Exercise prompt »
I'd like every entry transcribed word for word, with no pictures.

[Electronics source listings]

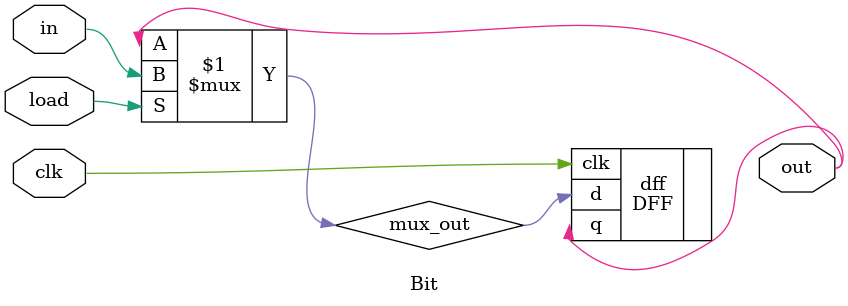
<source format=v>
module Bit(input clk, input load, input in, output out);
wire mux_out;
assign mux_out = load ? in : out;
DFF dff(.clk(clk), .d(mux_out), .q(out));
endmodule
</source>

Solved problem »
<source format=v>
module Bit(input clk, input load, input in, output out);
wire mux_out;
assign mux_out = load ? in : out;
DFF dff(.clk(clk), .d(mux_out), .q(out));
endmodule
</source>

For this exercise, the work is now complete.